Document:
# Are they Maine **** Cats?



## spot-spot-da-cutie (Oct 2, 2008)

Well our two cats are brothers from the same litter, and up til we visited the vet this year we just assumed they were Persian crosses as the mum was a tortoiseshell shorthair we thought the dad must've been a persian as they have got so big and have long fur. But then we went to the vet this year and she was American and reckoned they could have Maine **** in them and she showed us on the chart and they looked like them more than a Persian. Funny thing is though we live in New Zealand and i don't know of any Maine Coons around especially in our area. Also the fact that my cat (who is just a bit overweight the vet says) is 7.6kg and huge feet, and the other cat is 5.6kg and he is slim according to the vet and he also has big feet they don't have much resemblance to a Persian. By the way both cats are 7 years old so fully grown, both males, and will be 8 next January. They're not great pictures as it's night time. So what do you guys think? We don't have papers we're just looking for an educated guess out of curiosity. Thanks


----------



## Silver deer (Dec 31, 2007)

They look like (really cute) domestics to me. Long hair doesn't necessarily mean that one of their parents was a Persian, or Maine ****. Some of the other members in this forum have Maine Coons though, so they'll be able to have a better guess than me.

Required task A: In the entries, rename "state / province" to "region" within the part that opens with the line containing "scientific name: Gentiana sp." and closes with the line containing "genus: Cyperus". Return only that part, with everything else unchanged.
The forum thread and the entries after it are unrelated to each other.

Data lines:
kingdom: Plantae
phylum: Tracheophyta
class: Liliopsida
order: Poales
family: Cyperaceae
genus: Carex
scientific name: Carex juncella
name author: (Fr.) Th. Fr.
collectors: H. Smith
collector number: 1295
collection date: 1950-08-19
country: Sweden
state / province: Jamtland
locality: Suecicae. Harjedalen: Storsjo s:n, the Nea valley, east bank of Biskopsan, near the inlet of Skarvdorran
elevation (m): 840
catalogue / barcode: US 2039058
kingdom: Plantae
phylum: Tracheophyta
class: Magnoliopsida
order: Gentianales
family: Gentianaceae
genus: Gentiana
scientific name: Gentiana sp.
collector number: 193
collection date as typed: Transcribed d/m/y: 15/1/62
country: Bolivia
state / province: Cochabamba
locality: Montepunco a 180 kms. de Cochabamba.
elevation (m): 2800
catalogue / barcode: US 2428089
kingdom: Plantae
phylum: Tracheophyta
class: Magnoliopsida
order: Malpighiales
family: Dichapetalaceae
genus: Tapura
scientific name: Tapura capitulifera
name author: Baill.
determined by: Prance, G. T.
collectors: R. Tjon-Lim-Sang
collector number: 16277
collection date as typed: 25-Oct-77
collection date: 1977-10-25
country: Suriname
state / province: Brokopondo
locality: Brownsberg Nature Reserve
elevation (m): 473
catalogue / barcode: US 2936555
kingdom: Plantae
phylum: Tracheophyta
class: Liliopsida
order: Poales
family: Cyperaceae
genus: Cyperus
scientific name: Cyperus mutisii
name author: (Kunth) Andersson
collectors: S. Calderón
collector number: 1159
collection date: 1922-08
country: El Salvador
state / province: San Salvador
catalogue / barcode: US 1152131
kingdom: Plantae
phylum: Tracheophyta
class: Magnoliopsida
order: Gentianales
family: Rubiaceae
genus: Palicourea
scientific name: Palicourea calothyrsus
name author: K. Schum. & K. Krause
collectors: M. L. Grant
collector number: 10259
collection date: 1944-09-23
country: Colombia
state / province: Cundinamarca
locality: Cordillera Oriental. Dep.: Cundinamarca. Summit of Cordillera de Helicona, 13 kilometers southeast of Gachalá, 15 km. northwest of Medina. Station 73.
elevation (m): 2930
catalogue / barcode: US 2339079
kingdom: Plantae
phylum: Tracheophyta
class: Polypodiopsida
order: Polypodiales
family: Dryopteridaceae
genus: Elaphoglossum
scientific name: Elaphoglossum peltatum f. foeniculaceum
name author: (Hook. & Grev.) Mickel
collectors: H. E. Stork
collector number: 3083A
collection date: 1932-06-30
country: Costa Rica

Required task B: Continue the forum thread about whether two cats are Maine Coons from the point where it stops.

Reply A:
scientific name: Gentiana sp.
collector number: 193
collection date as typed: Transcribed d/m/y: 15/1/62
country: Bolivia
region: Cochabamba
locality: Montepunco a 180 kms. de Cochabamba.
elevation (m): 2800
catalogue / barcode: US 2428089
kingdom: Plantae
phylum: Tracheophyta
class: Magnoliopsida
order: Malpighiales
family: Dichapetalaceae
genus: Tapura
scientific name: Tapura capitulifera
name author: Baill.
determined by: Prance, G. T.
collectors: R. Tjon-Lim-Sang
collector number: 16277
collection date as typed: 25-Oct-77
collection date: 1977-10-25
country: Suriname
region: Brokopondo
locality: Brownsberg Nature Reserve
elevation (m): 473
catalogue / barcode: US 2936555
kingdom: Plantae
phylum: Tracheophyta
class: Liliopsida
order: Poales
family: Cyperaceae
genus: Cyperus

Reply B:
Sweet photos!


----------



## Sol (Feb 20, 2003)

Please read viewtopic.php?f=4&t=15252

I highly doubt your cats are Maine Coons. The variation among domestics is unbelievable so long fur, big ears or other more "unusual traits" don't necessarily have to mean purebreds are involved.


----------



## doodlebug (May 13, 2006)

I'm one of those members with a Maine **** that Silver Deer mentioned. I don't really see any traits that strongly suggest Maine ****. Adorable none the less, I love the curly belly fur!


----------



## spot-spot-da-cutie (Oct 2, 2008)

Yea we just wondered what you guys thought, they are awfully adorable and the grey one loves his stomach being rubbed like a dog


----------



## Silver deer (Dec 31, 2007)

They are very very cute...  what are their names?


----------



## seashell (Dec 5, 2003)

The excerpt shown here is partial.